TASK DESCRIPTION: Format every line of the chart analysis data below as a JSON list of strings, with one string per line and no blank lines. Leave out the picture placeholders.

Chart analysis data
((

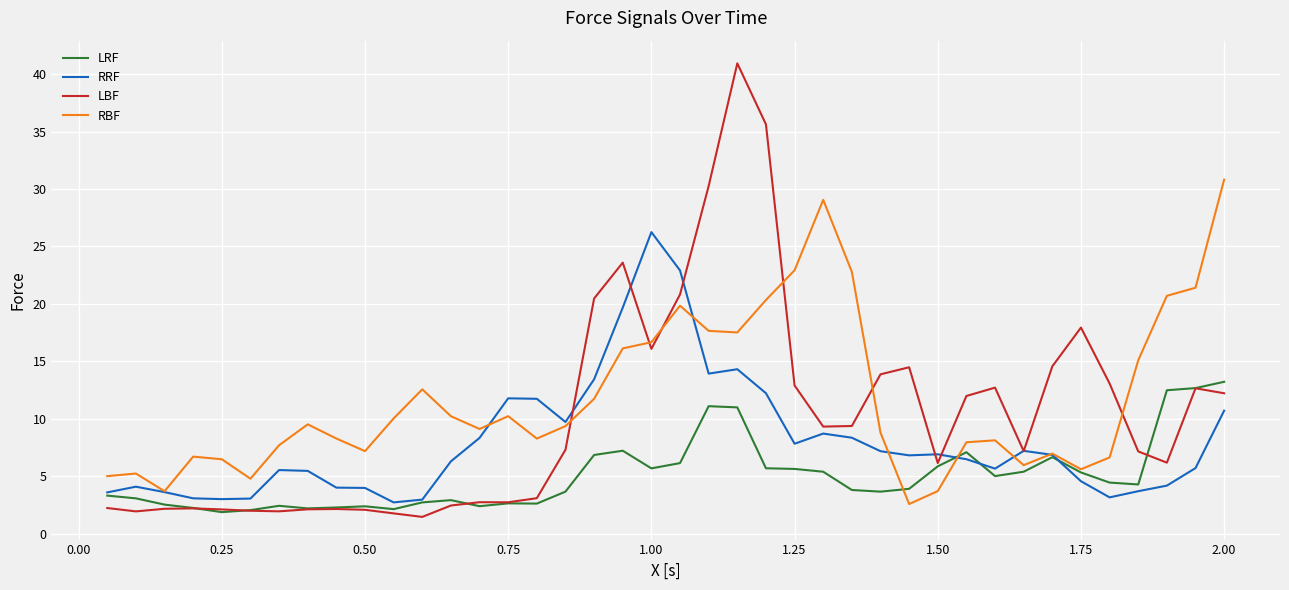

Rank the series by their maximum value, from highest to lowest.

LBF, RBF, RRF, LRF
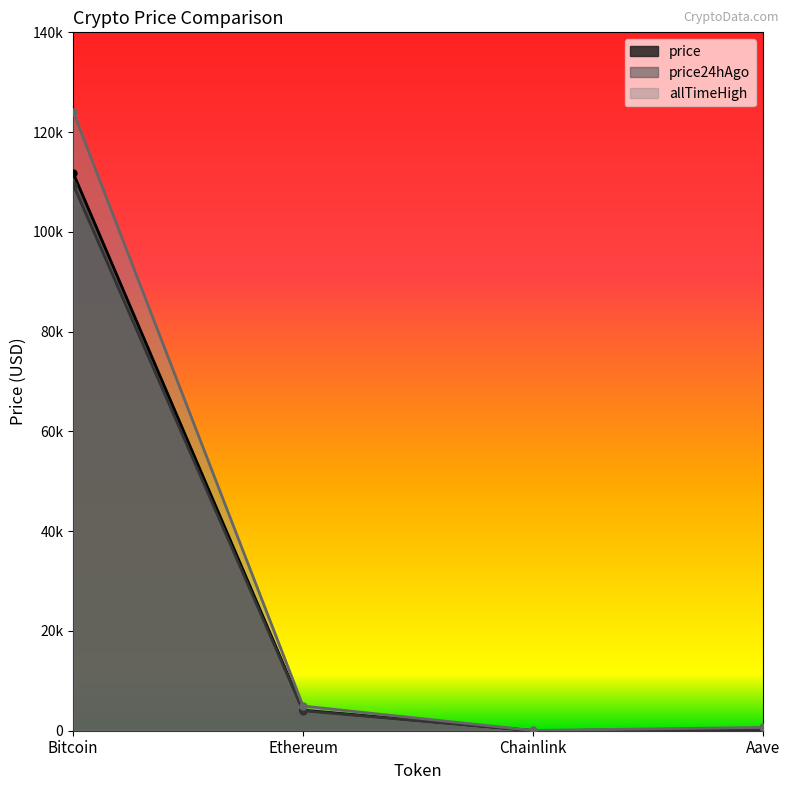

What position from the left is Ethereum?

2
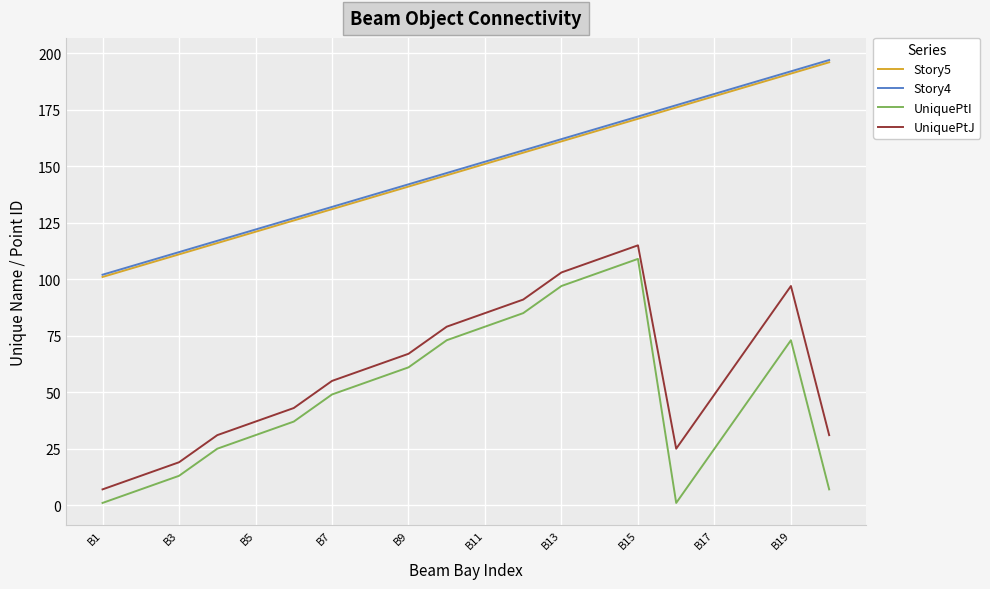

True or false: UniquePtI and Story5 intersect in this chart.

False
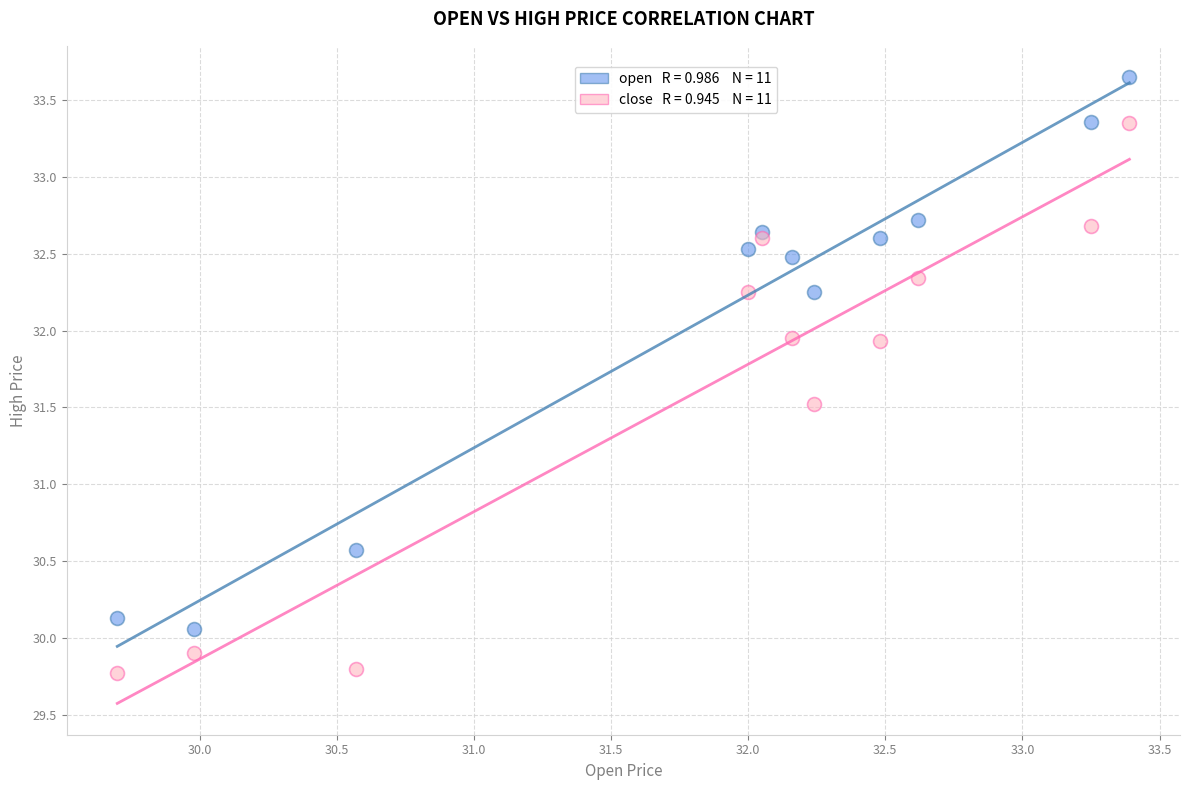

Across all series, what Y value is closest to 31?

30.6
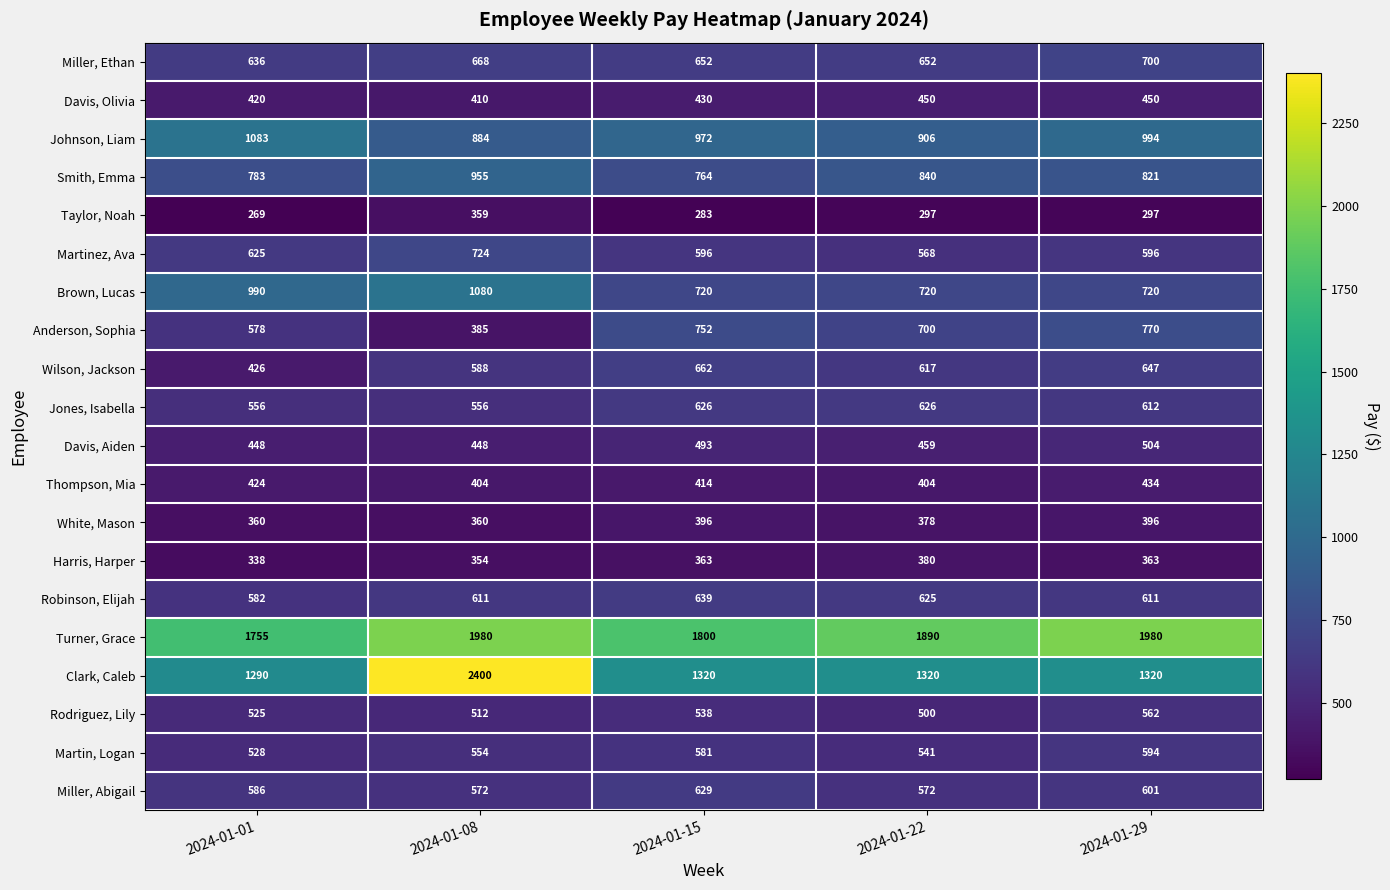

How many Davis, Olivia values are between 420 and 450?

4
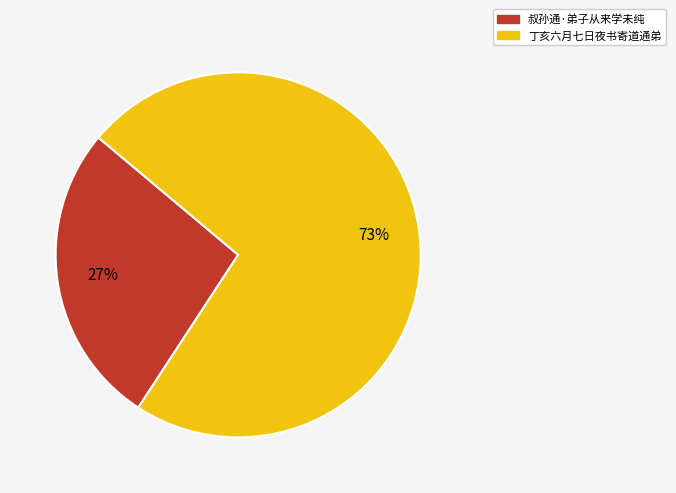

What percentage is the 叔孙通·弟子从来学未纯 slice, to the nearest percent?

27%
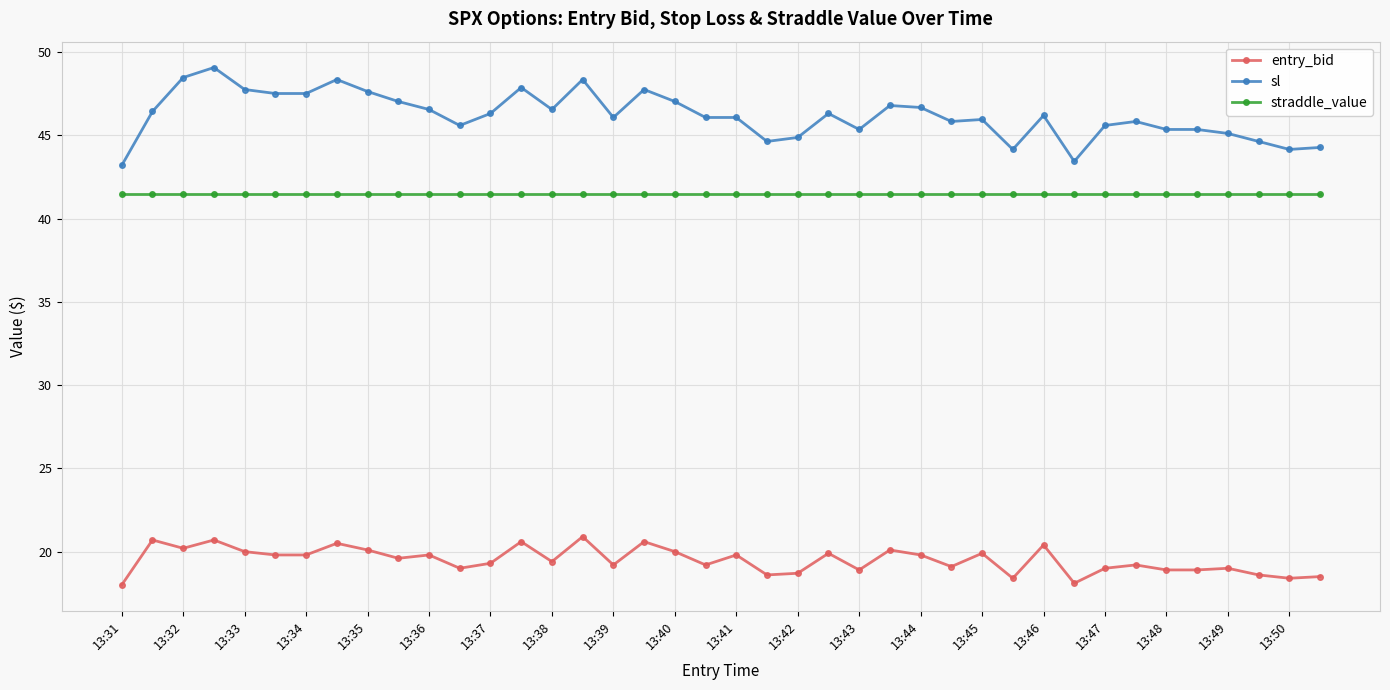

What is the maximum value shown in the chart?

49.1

))

SOLUTION:
[
  "Rank the series by their maximum value, from highest to lowest.",
  "LBF, RBF, RRF, LRF",
  "What position from the left is Ethereum?",
  "2",
  "True or false: UniquePtI and Story5 intersect in this chart.",
  "False",
  "Across all series, what Y value is closest to 31?",
  "30.6",
  "How many Davis, Olivia values are between 420 and 450?",
  "4",
  "What percentage is the 叔孙通·弟子从来学未纯 slice, to the nearest percent?",
  "27%",
  "What is the maximum value shown in the chart?",
  "49.1"
]